Siang dan malam terus bertukar. Terasa cepat, tetapi meninggalkan serpihan kisah yang semakin melekat. Para pembawa keranda dan suara tahlilan menyisipkan misteri yang mengganggu nalarku.

Empat hari terakhir hujan deras terus mengguyur wilayah Jabodetabek. Banjir menghalangi ruas-ruas jalan utama. Selama itu pula aku tidak pulang ke kontrakan dan menginap di rumah teman. Lembur sampai malam dan kejadian tempo hari masih menceplak kuat di dalam benak.

Hanya saja, hatiku sedikit cemas, memikirkan air situ yang mungkin meluap. Ditambah obrolan ibu-ibu tentang pertanda terus mengiang di kepalaku. Memang, antara situ dan daerah kontrakanku membentang cukup jauh. Meskipun begitu, keduanya sejalur, dan daerah kontrakanku lebih rendah. Ah, tetapi, kukira tumpahan air situ tidak akan mencapai tempat tinggalku.

Sore ini aku memutuskan untuk pulang. Perjalanan diselimuti cuaca cerah dan genangan air sudah terserap ke tanah.

Namun, lajuku terhenti sewaktu melihat ada orang-orang berseragam dan warga biasa berkumpul di salah satu tanggul situ. Aku lantas merekatkan jarak karena terdorong rasa ingin tahu.

“Ini mah cuma retakan dikit aja. Nggak bakalan apa-apa. Air juga nggak akan naik lagi,” ucap salah seorang pria bertopi sembari mengetuk-ngetuk bebatuan penahan.

Aman. Aku pacu lagi kuda besiku. Tidak ada yang perlu kurisaukan. Mereka mungkin hanya sedang melakukan pemeriksaan rutin.

Memasuki jalan di antara tempat-tempat pembaringan terakhir, pandanganku tertuju pada titik di mana aku melihat para pembawa keranda. Cahaya terang dari langit memberikanku keberanian untuk melacak. Ya, lepas dari satu penasaran, penasaran lain malah datang.

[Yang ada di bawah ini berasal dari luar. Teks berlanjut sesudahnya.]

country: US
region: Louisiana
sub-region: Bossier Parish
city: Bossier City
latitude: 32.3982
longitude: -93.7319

Aku amati tidak ada tanda kuburan baru. Haruskah aku menelusuri lebih dalam untuk memastikan? Ah, tidak usah!

Kuhela napas dalam-dalam. Sejenak berpikir untuk pindah tempat tinggal, mungkin bulan depan.

Dug! Saat hendak memutar gas kembali, aku terperanjat sebab nyaris menabrak seseorang. Perpindahan penglihatan membiaskan ketelitianku. Untung saja, tangan kiriku bekerja dengan baik untuk menarik rem.

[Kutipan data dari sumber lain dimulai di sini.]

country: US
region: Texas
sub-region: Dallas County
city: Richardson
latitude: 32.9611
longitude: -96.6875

“Maaf, saya nggak lihat-lihat tadi,” ucapku menyatukan tangan sambil menundukkan kepala.

Namun, ada yang mengherankan. Ketika aku coba melihat rupa orang yang nyaris kena hajar motorku, dia menghilang. Pun, tidak ada yang berlalu lalang.

Ini tidak mungkin. Aku sangat yakin hampir mencelakai seseorang. Sungguh, aku sempat melirik ke bagian tubuhnya; jari-jarinya yang keriput dan rambut putihnya yang menjuntai menutupi kepala hingga dada.

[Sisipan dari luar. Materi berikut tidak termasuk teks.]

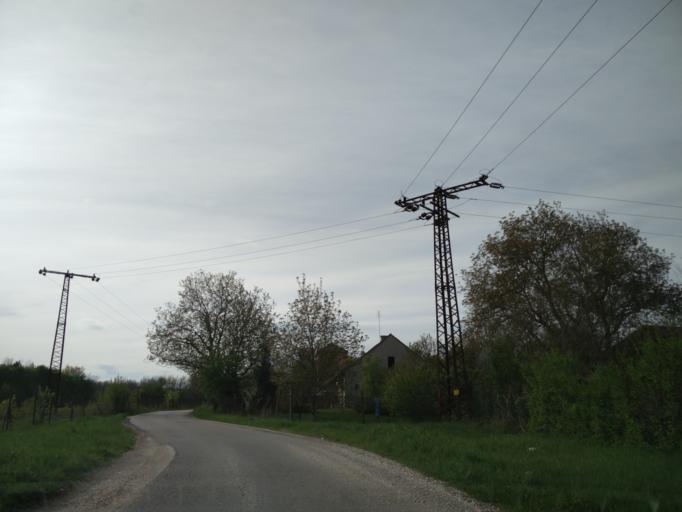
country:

Jantungku laksana dihantam kepalan tangan berkali-kali. Besok-besok aku tidak akan berhenti untuk alasan apa pun semasa perjalanan pulang.

Sesampainya di kontrakan, aku langsung membersihkan badan. Akan tetapi, aku mengendus bau yang menyengat dari kucuran air.

Kuangkat air di ember dengan kedua tangan dan lalu kutempelkan ke hidung. Uweeek!!! Bau bangkai menyegak ruang pernapasanku. Mungkinkah air sumur ini tercemar oleh tikus yang mati?

Aku putuskan membasuh muka di musala sekaligus menetramkan jiwa dengan segala kejadian yang tidak menyenangkan belakangan ini. Entah apa dosaku hingga harus bernasib nahas?!

Selepas damai menyegarkan raga, aku kembali ke kontrakan. Aku periksa lagi air di kamar mandi.

Netral dan hambar. Tidak terdapat aroma busuk yang tadi sangat menusuk. Mengapa ini bisa terjadi? Apakah otakku berkonfabulasi, menciptakan sesuatu yang tidak ada seolah ada? Tapi aku sangat yakin itu nyata dan indraku tidak salah mengira.

Ah, terserahlah! Aku letih bergelut dengan hal-hal yang mengacaukan pikiran seperti ini. Mending aku pejamkan mata supaya cepat berjumpa dengan esok.

Sayangnya, riuh membangunkanku tepat pada pukul satu dini hari. Suara-suara kepanikan dan tangisan saling bersahutan disertai derap langkah yang ramai nan gemuruh.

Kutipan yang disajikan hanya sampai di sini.